Sedgwick Government Solutions
December 31, 2025
•[ ransomware, data leak, file transfer system ]
SecurityWeek reported that Sedgwick confirmed a security incident at its subsidiary Sedgwick Government Solutions after the TridentLocker ransomware group claimed to have hacked it. Sedgwick stated the incident affected only an isolated file transfer system and that the subsidiary is segmented from the rest of Sedgwick, with no evidence of access to claims management servers and no impact on service delivery. The article noted that on New Years Eve, TridentLocker claimed it stole roughly 3.4GB of data from Sedgwick Government Solutions and leaked it publicly, while Sedgwick did not comment on the specifics of the attackers claims.
ManageMyHealth
December 30, 2025
•[ ransomware, data leak, healthcare ]
A significant volume of patient medical records was accessed and partially encrypted in a cyber intrusion targeting document systems The threat actor issued a ransom demand and published some data samples online before legal action was taken The breach was discovered in late December and publicly confirmed shortly after
Sports Medicine and Orthopedics
December 30, 2025
•[ ransomware, data leak, healthcare ]
Sports Medicine & Orthopaedics, a now-closed practice in East Providence, Rhode Island, reported that it was impacted by a ransomware incident in October 2025. Reporting indicates the attack exposed personal and health-related information for roughly 4,000 patients, prompting the practice to issue breach notifications after it had already shut down operations. Public accounts describe a ransomware-driven compromise that resulted in unauthorized access to patient information (typical elements in these incidents include identifiers and clinical/billing-related data), with the key confirmed impact being exposure of patient data tied to the practice rather than a long-running operational outage (since the practice was shuttered).

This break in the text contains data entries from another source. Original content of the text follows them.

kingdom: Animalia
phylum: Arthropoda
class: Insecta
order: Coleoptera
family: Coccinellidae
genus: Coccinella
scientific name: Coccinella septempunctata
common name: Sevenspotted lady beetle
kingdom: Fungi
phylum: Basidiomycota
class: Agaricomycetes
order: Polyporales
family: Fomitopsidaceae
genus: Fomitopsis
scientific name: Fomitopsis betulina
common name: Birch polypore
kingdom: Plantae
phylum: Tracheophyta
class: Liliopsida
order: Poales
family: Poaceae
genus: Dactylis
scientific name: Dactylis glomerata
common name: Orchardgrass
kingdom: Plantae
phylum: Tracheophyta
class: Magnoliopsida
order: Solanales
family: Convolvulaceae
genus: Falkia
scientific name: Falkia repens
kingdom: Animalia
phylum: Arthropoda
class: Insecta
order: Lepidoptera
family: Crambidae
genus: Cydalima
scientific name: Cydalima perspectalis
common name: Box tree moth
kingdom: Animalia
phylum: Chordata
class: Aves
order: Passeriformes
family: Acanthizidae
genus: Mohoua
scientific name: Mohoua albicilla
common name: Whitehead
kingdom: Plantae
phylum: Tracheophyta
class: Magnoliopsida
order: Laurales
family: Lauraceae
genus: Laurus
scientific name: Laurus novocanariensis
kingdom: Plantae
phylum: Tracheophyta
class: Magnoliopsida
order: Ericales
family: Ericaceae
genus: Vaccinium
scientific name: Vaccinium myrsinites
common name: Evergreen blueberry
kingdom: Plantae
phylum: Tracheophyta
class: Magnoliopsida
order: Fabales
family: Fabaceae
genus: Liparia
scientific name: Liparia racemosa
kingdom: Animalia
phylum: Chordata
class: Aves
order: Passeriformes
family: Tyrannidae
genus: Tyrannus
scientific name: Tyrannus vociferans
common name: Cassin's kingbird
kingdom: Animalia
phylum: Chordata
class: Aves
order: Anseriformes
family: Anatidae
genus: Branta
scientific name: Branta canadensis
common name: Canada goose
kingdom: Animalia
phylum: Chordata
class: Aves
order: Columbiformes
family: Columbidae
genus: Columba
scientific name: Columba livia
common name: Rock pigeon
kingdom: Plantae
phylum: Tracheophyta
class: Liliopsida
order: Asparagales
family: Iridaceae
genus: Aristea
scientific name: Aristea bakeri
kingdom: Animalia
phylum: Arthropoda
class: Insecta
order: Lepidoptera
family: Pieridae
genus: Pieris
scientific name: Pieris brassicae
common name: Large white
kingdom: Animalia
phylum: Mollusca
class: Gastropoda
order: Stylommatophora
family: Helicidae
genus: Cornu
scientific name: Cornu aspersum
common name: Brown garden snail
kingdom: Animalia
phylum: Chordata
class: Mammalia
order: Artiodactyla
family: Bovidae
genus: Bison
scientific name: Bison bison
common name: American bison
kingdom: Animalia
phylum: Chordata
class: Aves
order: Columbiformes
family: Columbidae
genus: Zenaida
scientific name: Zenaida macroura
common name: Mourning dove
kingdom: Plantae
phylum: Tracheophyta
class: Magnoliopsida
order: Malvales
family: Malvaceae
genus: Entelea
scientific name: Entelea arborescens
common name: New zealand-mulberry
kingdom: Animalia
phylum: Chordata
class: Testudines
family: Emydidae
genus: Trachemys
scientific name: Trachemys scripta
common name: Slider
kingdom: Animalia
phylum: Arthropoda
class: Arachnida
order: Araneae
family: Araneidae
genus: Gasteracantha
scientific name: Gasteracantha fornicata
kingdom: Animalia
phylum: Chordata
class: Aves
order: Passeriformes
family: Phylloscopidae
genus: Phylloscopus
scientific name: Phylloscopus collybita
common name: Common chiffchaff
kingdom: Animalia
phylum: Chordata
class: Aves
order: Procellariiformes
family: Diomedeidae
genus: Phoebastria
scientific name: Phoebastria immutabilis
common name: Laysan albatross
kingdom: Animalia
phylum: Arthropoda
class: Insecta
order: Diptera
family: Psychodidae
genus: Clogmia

Southern Oregon Neurosurgery
December 30, 2025
•[ email compromise, hacking, data leak ]
Southern Oregon Neurosurgery (Southern Oregon Neurosurgical and Spine Associates, PC) disclosed a hacking incident that stemmed from an email breach and affected at least 1,000 individuals. According to reporting, the incident occurred in November 2025; the organization said its IT staff isolated the issue immediately once identified. The breach was reported to HHS as a hacking/IT incident involving email, indicating unauthorized access to email content (and potentially attachments) that contained patient-related information. While public reporting did not enumerate every exposed field, the confirmed impact is unauthorized access via email compromise with resultant exposure risk to individuals whose information was present in the affected mailbox(es).
University of Lille
December 29, 2025
•[ data leak ]
Unauthorized access to university systems resulted in the exfiltration of student personal data later advertised on an underground forum.
WhiteDate
December 29, 2025
•[ data leak ]
In December 2025, the dating website "for a Europid vision" WhiteDate suffered a data breach that exposed 6k unique email addresses. The breach exposed extensive further personal information including data related to physical appearance, income, education and IQ.